• TEXT PROVIDED:
▬▬▬▬▬▬
# NFL (Packers vs Raiders) game



## wxnut (Dec 9, 2007)

I scored some good seats to an NFL game so I rented a 100 - 400mm lens and tried to get something decent.

1.  Here is our back up quarterback talking to a fan...






2. Saw a lot of these around...





3. Brett Favre warming up...





4.





5.





6. Kampman going in for a sack...





7. A random crowd shot...





8. Brett Favre far right in the huddle with the offense.





9. 





10. 





11. Here I went to the far end and top of the stadium to get the Packers coming towards me...





12. Greg Jennings catching a pass and running it in for a touchdown!!!





13. 





14. Ryan Grant running the ball...





15. Brett Favre looking at, and listening to (headphones) the coach. (With white card covering mouth so no one else can see what play is coming up.)





Doug Raflik


----------



## jchantelau (Dec 10, 2007)
▬▬▬▬▬▬
• OBJECTIVES:
A. In the Packers vs Raiders thread above, repeat everything from "## wxnut (Dec" down to "to a fan...".
B. Answer these from the Packers vs Raiders thread above:
(i) What size lens did the poster rent?
(ii) Which player is named as catching a pass and running it in for a touchdown?
(iii) What covers Brett Favre's mouth while he listens to the coach?

• STORED DATA:
▬▬▬▬▬▬
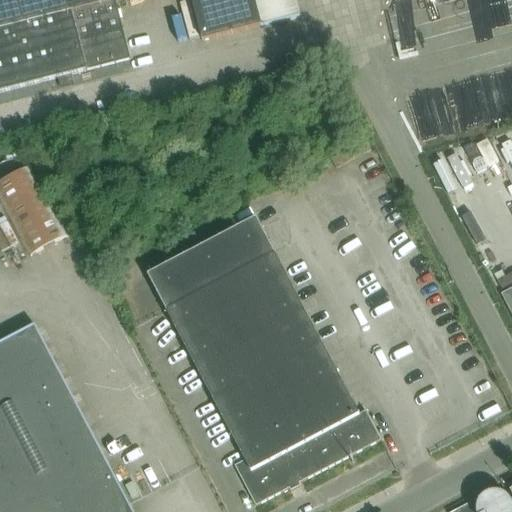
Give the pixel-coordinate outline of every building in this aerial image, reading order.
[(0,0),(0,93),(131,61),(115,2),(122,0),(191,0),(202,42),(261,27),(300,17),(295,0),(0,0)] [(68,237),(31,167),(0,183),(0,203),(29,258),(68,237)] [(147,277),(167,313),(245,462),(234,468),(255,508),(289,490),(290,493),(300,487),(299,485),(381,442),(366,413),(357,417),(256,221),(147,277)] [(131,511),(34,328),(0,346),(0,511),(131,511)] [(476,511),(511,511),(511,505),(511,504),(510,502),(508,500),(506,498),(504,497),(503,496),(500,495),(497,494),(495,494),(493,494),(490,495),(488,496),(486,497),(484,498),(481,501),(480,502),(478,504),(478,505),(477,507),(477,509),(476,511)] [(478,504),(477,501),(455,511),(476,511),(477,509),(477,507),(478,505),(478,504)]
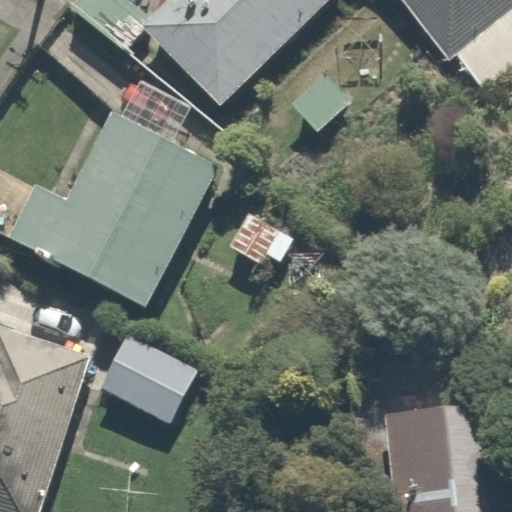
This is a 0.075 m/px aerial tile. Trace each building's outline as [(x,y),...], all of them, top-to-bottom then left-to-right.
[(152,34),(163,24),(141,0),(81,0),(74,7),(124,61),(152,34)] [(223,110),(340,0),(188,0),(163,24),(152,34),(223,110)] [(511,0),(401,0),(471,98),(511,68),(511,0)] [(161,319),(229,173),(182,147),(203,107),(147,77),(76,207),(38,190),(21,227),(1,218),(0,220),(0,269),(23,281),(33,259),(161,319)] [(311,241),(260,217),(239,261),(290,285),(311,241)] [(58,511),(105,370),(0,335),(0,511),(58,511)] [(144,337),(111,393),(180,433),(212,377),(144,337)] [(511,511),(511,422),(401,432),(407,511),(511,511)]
▬▬▬▬▬▬
• TASK-BY-TASK ANSWERS:
A.
## wxnut (Dec 9, 2007)

I scored some good seats to an NFL game so I rented a 100 - 400mm lens and tried to get something decent.

1.  Here is our back up quarterback talking to a fan...

B.
(i) A 100 - 400mm lens.
(ii) Greg Jennings.
(iii) A white card.